11.  A chord north of Stratford would make St Pancras International the central London terminus for trains from the Midlands and North. Such trains would stop briefly before returning, or continuing onto HS1.

12.  The advantages of completing Crossrail to Continental rather than British specifications should be considered. If this were adopted, trains from HS1 could join Crossrail at Stratford, serve central London, and terminate at Heathrow. This could provide a link to the electrified GWML in the shorter term.

13.  An HS line could be built from Ashford to Gatwick (HSSouth) mainly alongside the (dead straight) Ashford-Redhill line. Services from Waterloo International could then be re-started via Gatwick. Links could be progressively extended to the west-facing main lines at Guildford, Farnborough etc.

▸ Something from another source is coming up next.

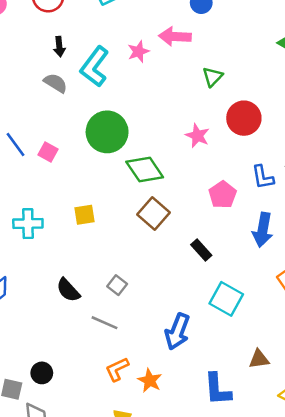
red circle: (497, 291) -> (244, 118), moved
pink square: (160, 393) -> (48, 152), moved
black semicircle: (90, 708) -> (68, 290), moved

14.  As aviation fuel costs rise, the demand to shorten flights between N. America and Europe will increase. Manchester, Birmingham, Luton, Heathrow and Gatwick airports could take advantage of this trend if they had good HSR services direct to mainland Europe. Without such HS links, Paris will probably become the entry point of choice, and British business opportunities would be lost.

15.  In terms of funding, I believe building London—Birmingham is far too big to be a single phase of work, and the long-term debt burden accrued would hold back further progress. Each phase should be small enough for realistic funding over a few years, and should be put to work earning revenue from mixed—mode services before the next phase begins. Stratford —ECML is a realistic first phase, Icknield Jct—Luton a second, Icknield Jct—WCML a third, and so on. It is unfortunate that at least ECML —Stratford could not be constructed in time for the Olympic Games.

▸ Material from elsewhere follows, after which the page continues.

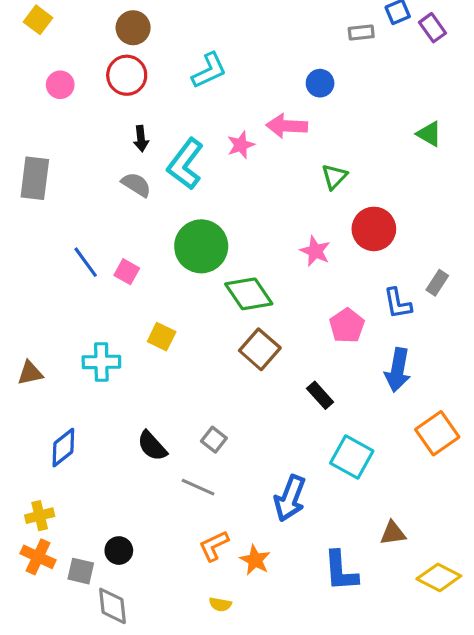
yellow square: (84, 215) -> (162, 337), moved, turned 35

16.  The strong Continental links of this proposal would offer greater potential than HS2 to attract funding from the EU. Stations beyond HS railheads might be part-funded by local, regional and devolved financing initiatives, thus broadening financial engagement.

17.  Great Britain's HS routes should be an integral part of the Trans European Network, able to send trains deep into Europe and host trains from there. We should embrace the idea of seeing, for example, German and Spanish HS trains in Cardiff and Exeter, or Scottish HS trains gliding to a halt in Rome and Budapest. Of course short-haul trains between London and the regions could operate between these, but the basis of operation must be Trans—European. HS2 lacks that vision, and is basically a stand-alone "middle-England shuttle" with a link to HS1 as a retro-fitted afterthought. Its revenue and economic performance could end up reflecting that poverty of vision.

18.  Future economic growth will depend heavily on efficient, sustainable movement of products and consumables across the EU. The rising cost of diesel fuel and climate change concerns will increasingly put Britain at a disadvantage both internally and across Europe unless provision is made for switching to sustainable long-distance freight transport on land. Freight route development should be integrated with HS provision, both for conventional traffic and for transporting HGVs "piggyback". The latter is common across North America, and is increasingly used in Europe, eg the Gotthard Base Tunnel and the Channel Tunnel itself. There should be a number of "piggyback" depots across Britain; indeed Great Britain might lead the way in opening up longer distance routes across Europe. This would have significant road safety benefits by reducing the number of tired long-distance HGV drivers on British roads.

19.  After much deliberation, HS1 was mainly built along existing transport corridors, thus achieving a good financial case and reducing environmental and 'blight' costs. The great railway engineers of the past followed the lie of the land wherever possible, thus minimising gradient and engineering challenges and the financial, human and environmental cost of cutting through landscape features. We should not lightly supersede these principles. In addition, wherever practical, land use and structures for HSR should incorporate electricity generation (wind, micro-hydro etc) landscape and nature conservation benefits.